In Topic: Second thoughts about vacuum systems

26 March 2015 - 08:46 PM

I think you are onto it.  If the gland failure happened once already under water, then no additional air could get into the housing, thus not raise the pressure (decrease the vacuum) enough to trigger the alarm.  

 

But another interesting issue raised above by junior5  - once sealed, how is it possible for the pressure inside a rigid housing to significantly change at depth?  That would seem to violate the laws of physics. Not counting temperature effects of course.  

 

The only way the pressure can change is either a huge temperature change, not realistic, or something leaks into the housing to displace volume, and enough has to leak in to compress the air in the housing enough to make a big enough pressure change to trip the alarm.  In other words a fair bit of water.
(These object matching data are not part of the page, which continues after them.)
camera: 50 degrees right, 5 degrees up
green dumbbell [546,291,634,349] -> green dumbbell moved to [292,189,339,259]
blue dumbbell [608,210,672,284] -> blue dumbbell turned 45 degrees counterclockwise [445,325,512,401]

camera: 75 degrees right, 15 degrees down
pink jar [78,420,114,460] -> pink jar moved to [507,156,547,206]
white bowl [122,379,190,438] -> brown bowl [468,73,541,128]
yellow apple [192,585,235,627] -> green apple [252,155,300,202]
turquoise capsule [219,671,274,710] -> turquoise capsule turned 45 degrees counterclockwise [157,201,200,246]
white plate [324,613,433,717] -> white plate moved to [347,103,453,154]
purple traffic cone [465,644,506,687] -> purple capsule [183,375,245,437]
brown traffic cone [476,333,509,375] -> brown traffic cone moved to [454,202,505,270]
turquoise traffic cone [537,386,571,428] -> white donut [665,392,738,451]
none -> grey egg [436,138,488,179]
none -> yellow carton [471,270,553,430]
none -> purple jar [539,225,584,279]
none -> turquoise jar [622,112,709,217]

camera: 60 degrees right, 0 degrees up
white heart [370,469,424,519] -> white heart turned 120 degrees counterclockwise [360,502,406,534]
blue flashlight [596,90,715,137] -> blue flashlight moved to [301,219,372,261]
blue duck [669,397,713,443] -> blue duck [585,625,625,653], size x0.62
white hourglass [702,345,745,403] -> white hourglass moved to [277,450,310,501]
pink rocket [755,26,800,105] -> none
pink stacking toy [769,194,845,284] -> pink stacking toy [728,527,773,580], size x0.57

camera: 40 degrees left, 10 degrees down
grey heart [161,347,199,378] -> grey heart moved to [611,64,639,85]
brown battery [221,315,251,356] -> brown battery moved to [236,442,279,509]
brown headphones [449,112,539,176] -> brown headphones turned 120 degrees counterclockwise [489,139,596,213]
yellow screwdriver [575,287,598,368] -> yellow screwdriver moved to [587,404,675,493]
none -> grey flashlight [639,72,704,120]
In Topic: Second thoughts about vacuum systems

26 March 2015 - 08:17 PM

The forces on the housing are a function of the pressure difference between the inside and outside of the housing.  A vacuum of 10 psi at the surface is the same as going down 20' or so with a housing that has no vacuum inside.  So pulling a vacuum before diving is the same as diving a bit deeper.

 

Having said that, I can see that if you spring a leak at depth this could be a problem.  Lets say you evacuate the housing to 10 psi of vacuum (i.e. 4 psi absolute), and lets also guess that the alarm goes off if the vacuum drops to 9 psi (i.e. 5 psi absolute).  In order to do this you need to compress the air in the housing to 80% of it's original volume.  How do you do that?  By filling the rest of the volume with water.  I am guessing that the alarm deadband on these things is less than 1 psi, but you get the idea.  I don't know what the actual alarm setting of these systems is, but a small pressure change can amount to a fair amount of water in the housing when there is a leak underwater.

 

I think the real value of these systems is that you can find a leak before you go into the water.  If the leak starts once you're in the water I don't think they're likely to help much.

 

I still think they're great and my wife and I have them on both of our housings.


In Topic: Configuring a MacBook for Dive/Photography Travel

27 December 2014 - 11:25 AM

My wife has the 13" MBP with the 256 GB drive and I have the 15" with the 500 GB drive, both late 2012 machines.  They both work very well.  The 256 GB drive isn't big enough to store her whole catalog, so we set it up with a travel catalog and move everything over when we get home.  The smaller machine is a little slower than mine, but it works fine for travel using both Lightroom and Photoshop.